Les causes de cette hybridation sont multiples. D’un côté, nous montrons l’incapacité – ou le manque de volonté – des élites locales, y compris celles issues de partis d’opposition parvenus au pouvoir, d’abandonner les vieilles pratiques autoritaires, même si l’ouverture politique les oblige à les transformer (Montambeault, Hilgers, Luccisano et Macdonald). D’un autre, nous notons que l’hétérogénéité sociale du Mexique – particulièrement visible au niveau local – encourage l’apparition de médiateurs politiques, qui ensuite retirent des rentes importantes de leur prétention d’être irremplaçables pour la gouvernance locale (Durazo Herrmann). Nous signalons en outre que, du côté des mouvements sociaux, l’adhésion aux principes et aux pratiques de la démocratie libérale peut être incomplète et ambivalente, comme c’est le cas des organisations issues de la théologie de la libération (Tahar Chaouch). Ces paradoxes et contradictions sont à l’origine d’une bonne partie des conflits – parfois violents – qui entachent la politique au Mexique.

Pris dans leur ensemble, nos textes démontrent la fluidité et le dynamisme de la situation politique au Mexique. Nous révélons aussi de nombreuses contradictions sur le terrain, qui vont des écarts entre la pratique politique des acteurs et la théorie démocratique – et même les dispositions légales – à la présence d’une hétérogénéité régionale très importante, en passant par des processus et des calendriers de transition différents, voir divergents, par circonscription.

De façon plus large, nous percevons deux phénomènes paradoxaux à l’oeuvre dans la transition mexicaine : premièrement, l’évolution des pratiques politiques informelles n’a pas nécessairement accompagné celle des institutions formelles – même si elle n’en est pas complètement indépendante ; deuxièmement, l’approfondissement des pratiques démocratiques n’a pas toujours suivi leur expansion. Bien que ce deuxième processus soit lié d’une certaine façon au premier, il est aussi dépendant de la logique même de la transition mexicaine, axée sur des réformes à la pièce, incrémentales et sans véritable plan d’ensemble.

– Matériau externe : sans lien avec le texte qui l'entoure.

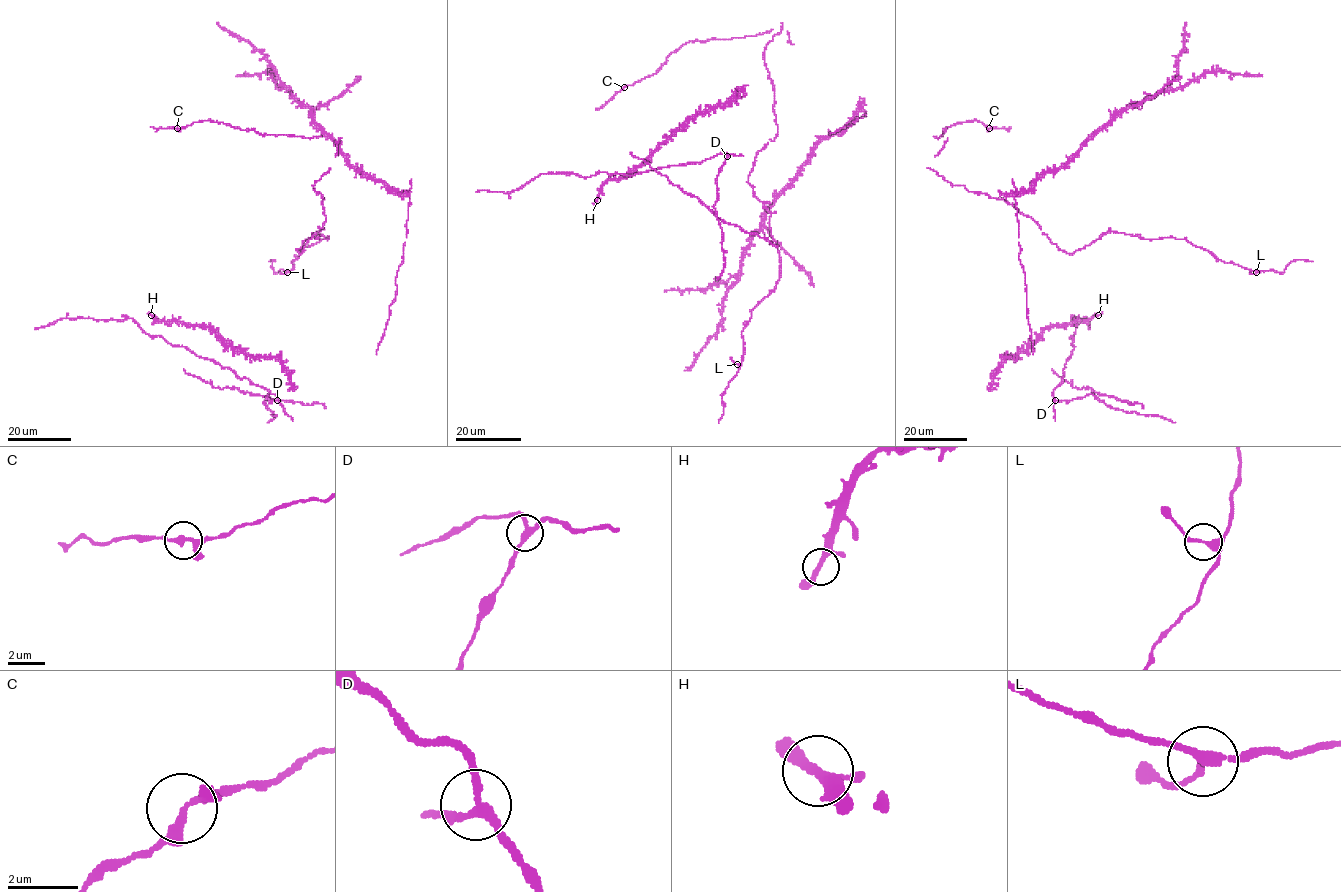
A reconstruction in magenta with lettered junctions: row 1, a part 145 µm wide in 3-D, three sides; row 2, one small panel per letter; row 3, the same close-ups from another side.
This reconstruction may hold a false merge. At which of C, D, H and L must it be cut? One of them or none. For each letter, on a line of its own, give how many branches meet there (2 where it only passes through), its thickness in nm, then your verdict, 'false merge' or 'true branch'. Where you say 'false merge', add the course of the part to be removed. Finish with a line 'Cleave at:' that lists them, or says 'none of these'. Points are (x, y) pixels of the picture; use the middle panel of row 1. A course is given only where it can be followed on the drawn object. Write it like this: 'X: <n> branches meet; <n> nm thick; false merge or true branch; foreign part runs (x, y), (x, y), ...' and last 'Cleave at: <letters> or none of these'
C: 3 branches meet; 240 nm thick; true branch
D: 3 branches meet; 240 nm thick; true branch
H: 3 branches meet; 220 nm thick; true branch
L: 3 branches meet; 240 nm thick; true branch
Cleave at: none of these

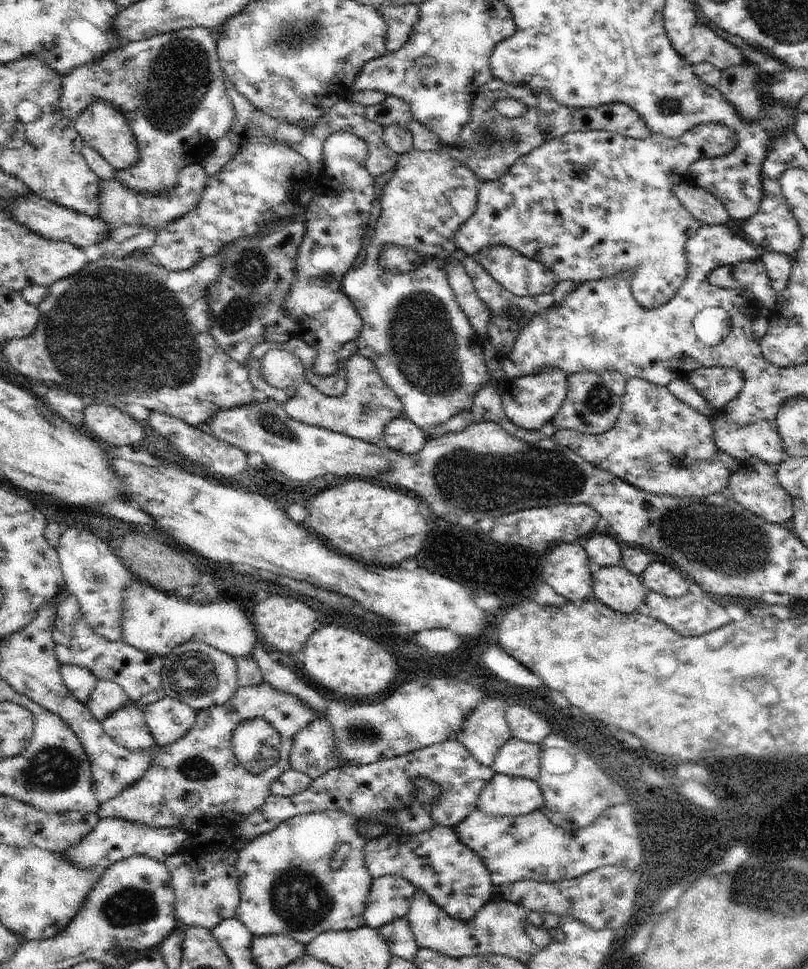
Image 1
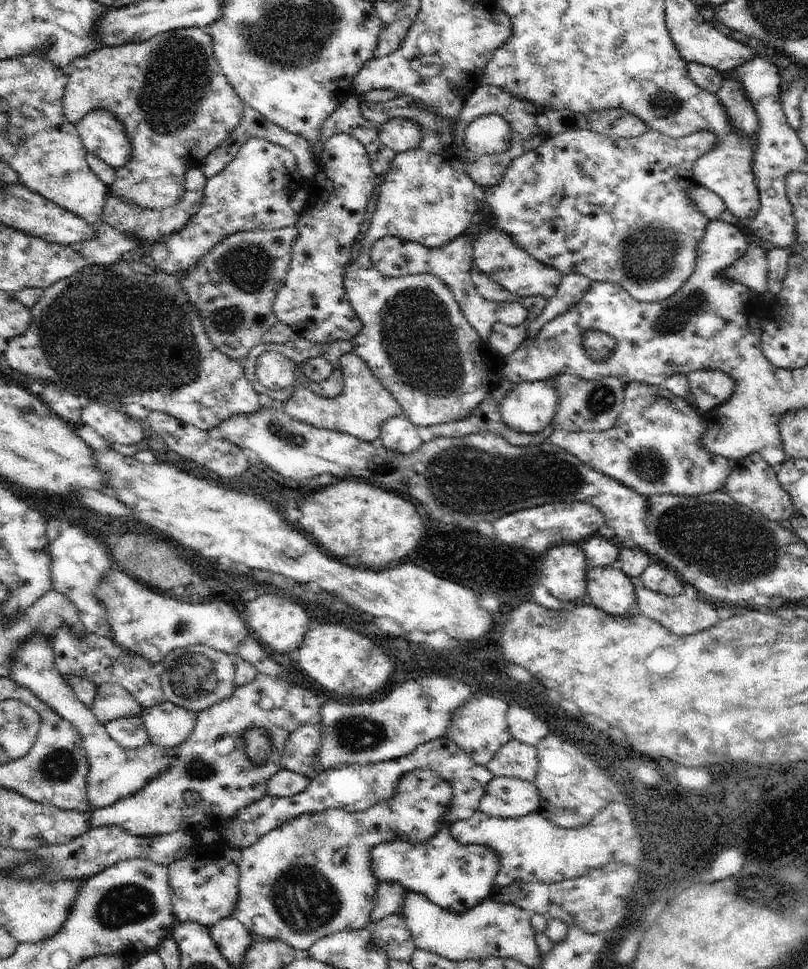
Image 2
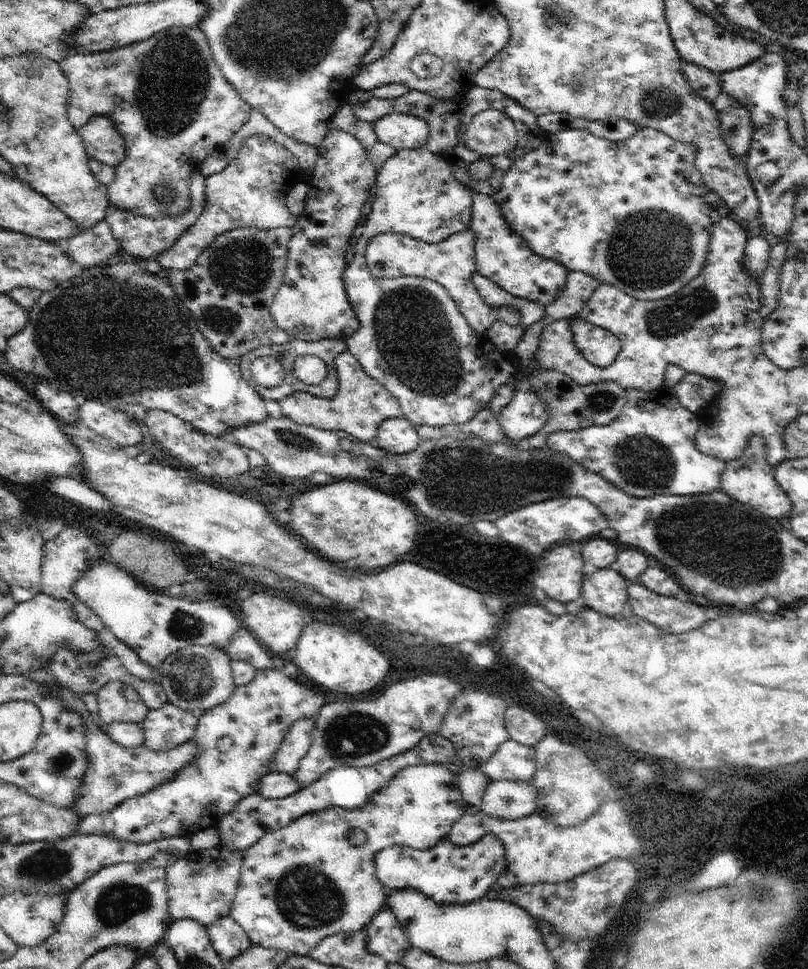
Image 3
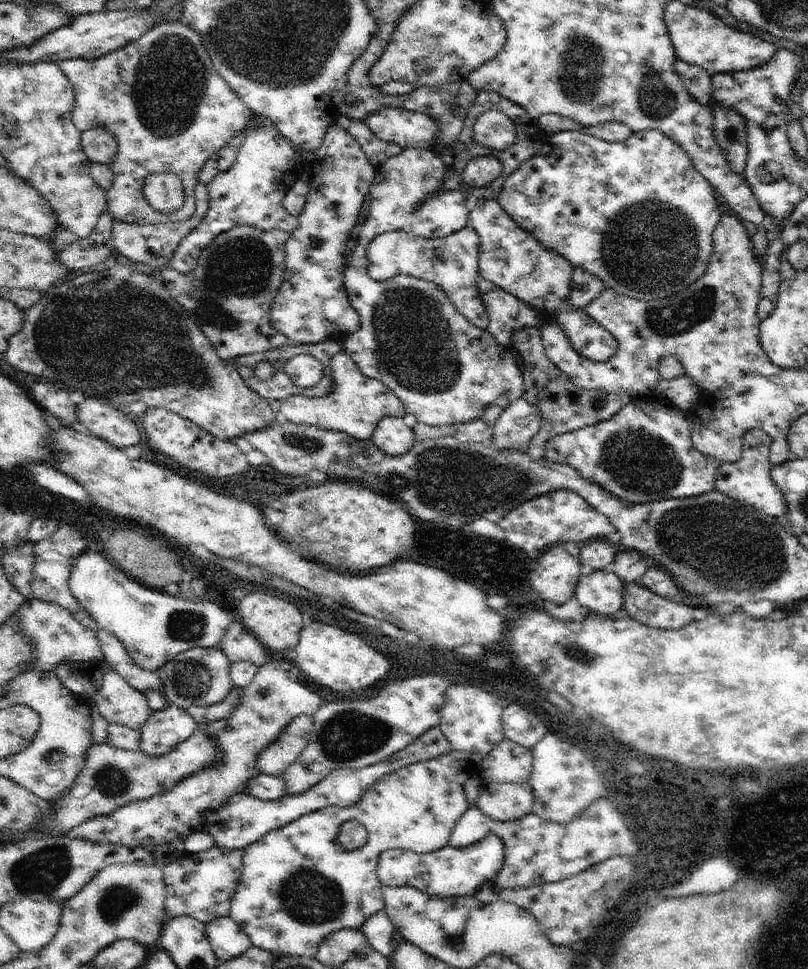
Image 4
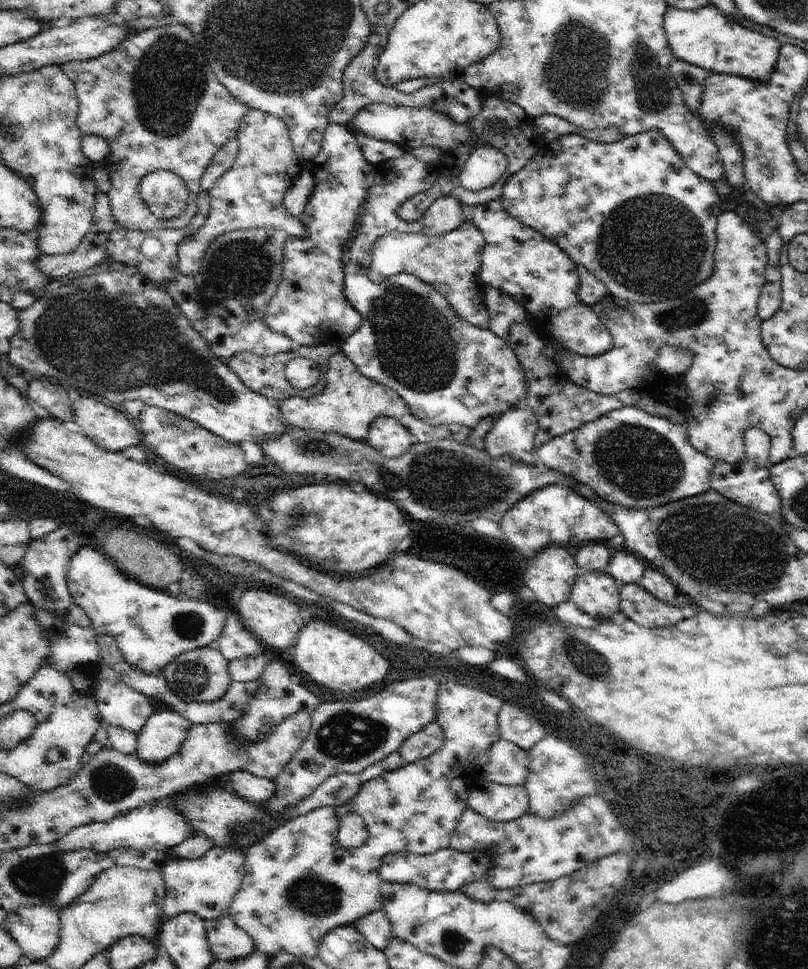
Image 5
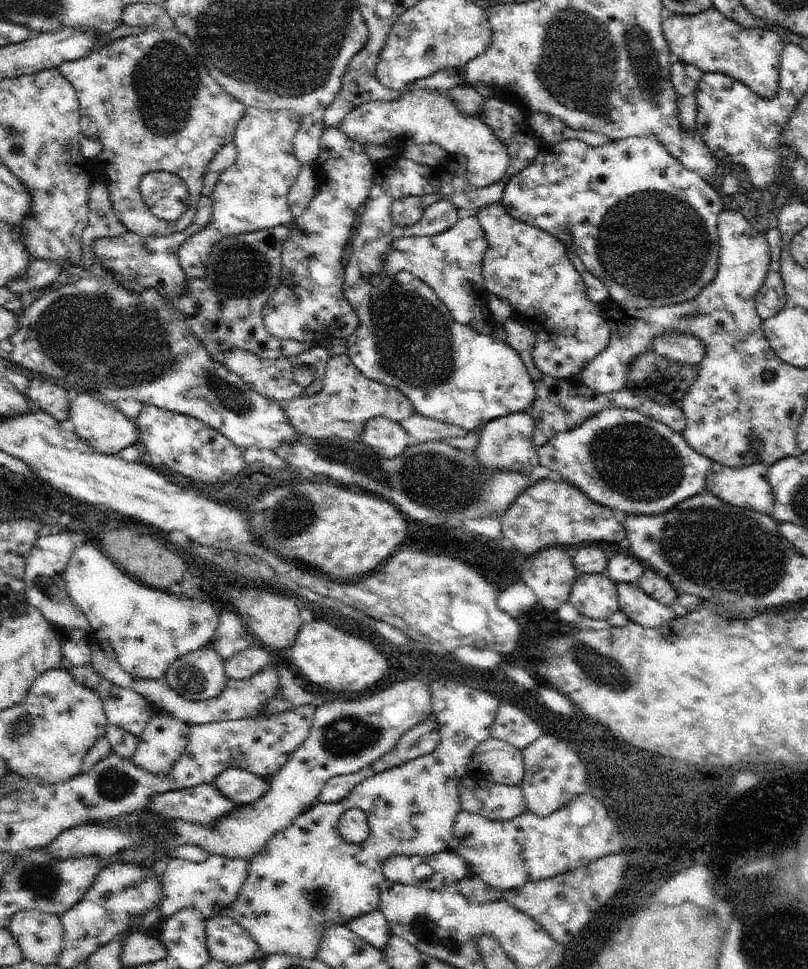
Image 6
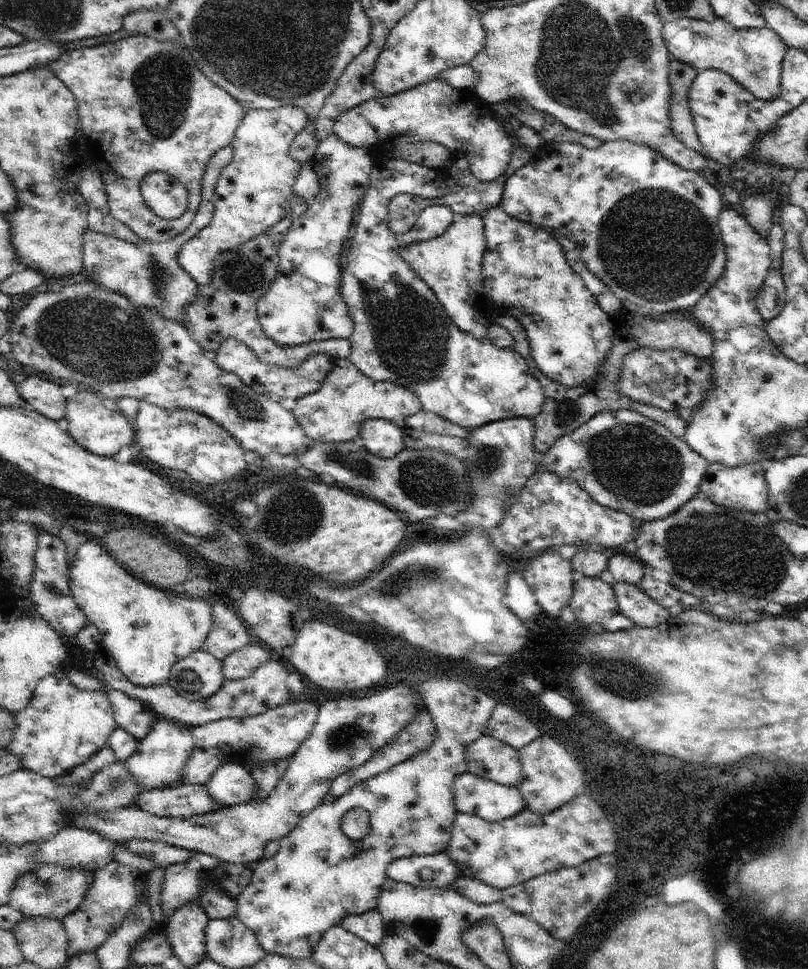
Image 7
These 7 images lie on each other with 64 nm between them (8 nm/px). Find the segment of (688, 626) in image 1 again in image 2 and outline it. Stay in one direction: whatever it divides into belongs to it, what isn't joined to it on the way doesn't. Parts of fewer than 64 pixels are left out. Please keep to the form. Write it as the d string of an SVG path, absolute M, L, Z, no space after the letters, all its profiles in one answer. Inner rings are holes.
M639 578L633 580L633 594L635 594L635 604L633 608L639 610L639 614L659 622L661 626L665 626L667 630L671 630L671 634L677 634L677 636L685 636L685 634L695 634L695 632L701 632L705 628L711 628L719 622L717 618L717 604L715 602L707 602L705 596L697 594L697 592L683 592L681 596L675 596L675 598L669 598L669 596L663 596L663 594L657 594L649 588L645 588L641 584ZM701 596L701 598L699 598Z

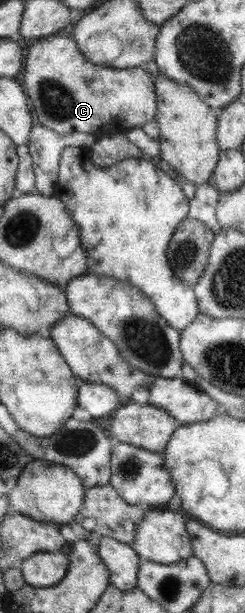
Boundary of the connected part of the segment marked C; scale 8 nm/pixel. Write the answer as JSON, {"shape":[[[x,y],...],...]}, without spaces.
{"shape":[[[66,34],[41,38],[30,46],[26,54],[22,86],[30,101],[35,121],[46,125],[46,128],[54,130],[60,136],[72,132],[85,132],[97,137],[116,132],[125,133],[131,128],[143,127],[154,121],[157,113],[154,80],[144,66],[113,70],[108,66],[92,64],[82,56],[74,38]]]}

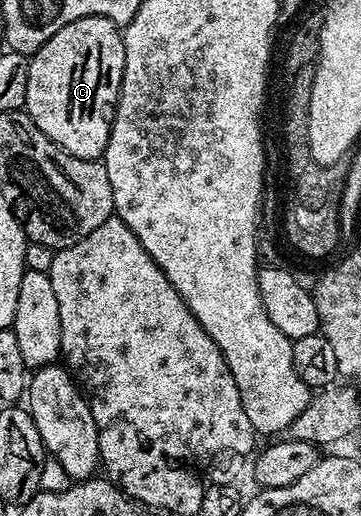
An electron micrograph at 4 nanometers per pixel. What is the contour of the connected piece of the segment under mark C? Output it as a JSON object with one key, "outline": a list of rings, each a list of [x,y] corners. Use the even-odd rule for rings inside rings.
{"outline":[[[101,16],[78,18],[78,22],[70,22],[66,26],[62,26],[62,30],[58,30],[58,34],[54,34],[54,38],[50,38],[39,50],[33,52],[28,65],[30,66],[30,74],[26,81],[26,102],[23,111],[28,113],[28,117],[32,119],[34,126],[38,126],[38,130],[42,130],[42,134],[46,134],[46,138],[50,138],[58,147],[66,150],[72,156],[86,158],[87,160],[100,160],[106,150],[106,142],[110,138],[112,119],[116,113],[116,103],[120,97],[120,83],[124,69],[124,38],[118,25]]]}

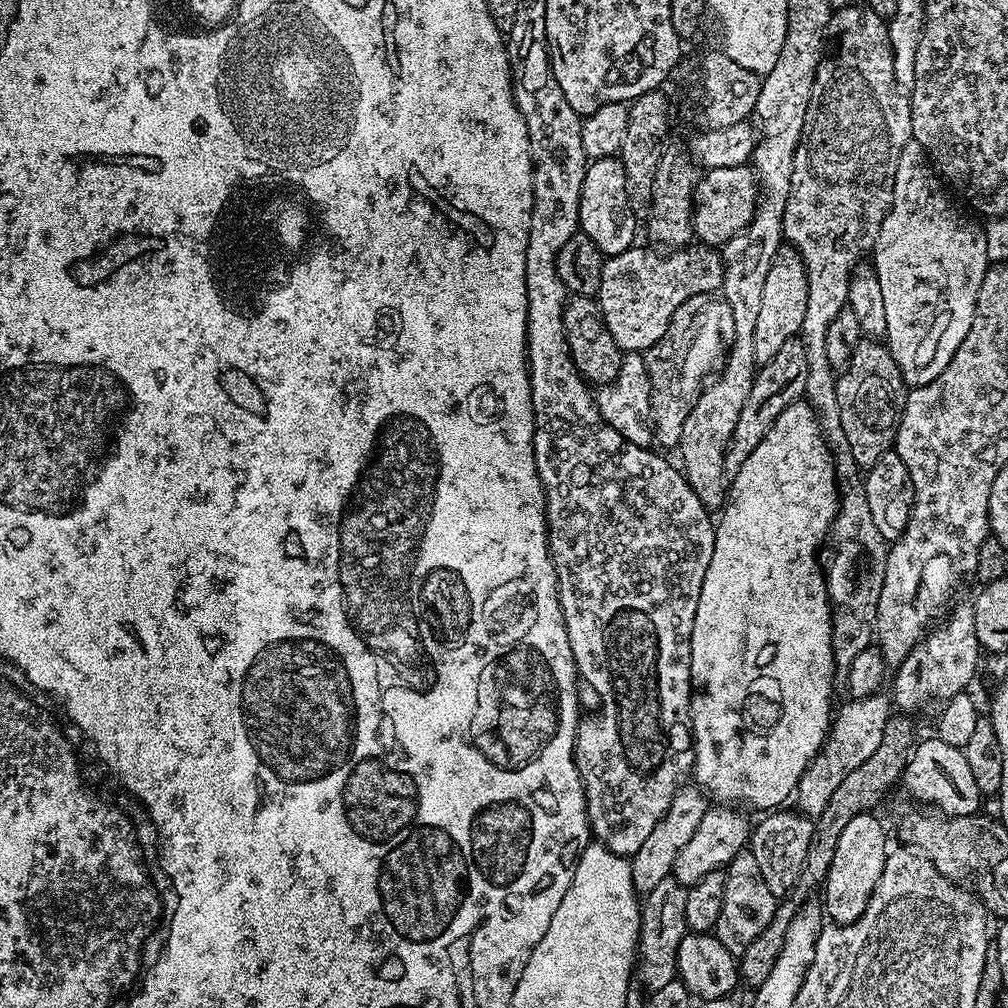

En conséquence, la portée des réformes de la transition est moins grande et plus difficile à évaluer que prévu. Nos réflexions, axées sur la dimension locale, nous permettent de mieux identifier et expliquer ces nuances.

Sans le dire expressément, nous remettons donc en question la viabilité des concepts de « transition » et de « consolidation », au moins pour le cas mexicain, et nous cherchons une alternative, telle l’« hybridation ». Ce faisant, nous espérons contribuer théoriquement et empiriquement à une nouvelle vague de réflexion sur les processus de changement politique au Mexique, et ailleurs en Amérique latine, voire dans le monde. Ce numéro spécial de Politique et Sociétés n’est vraiment qu’un premier pas dans cette direction.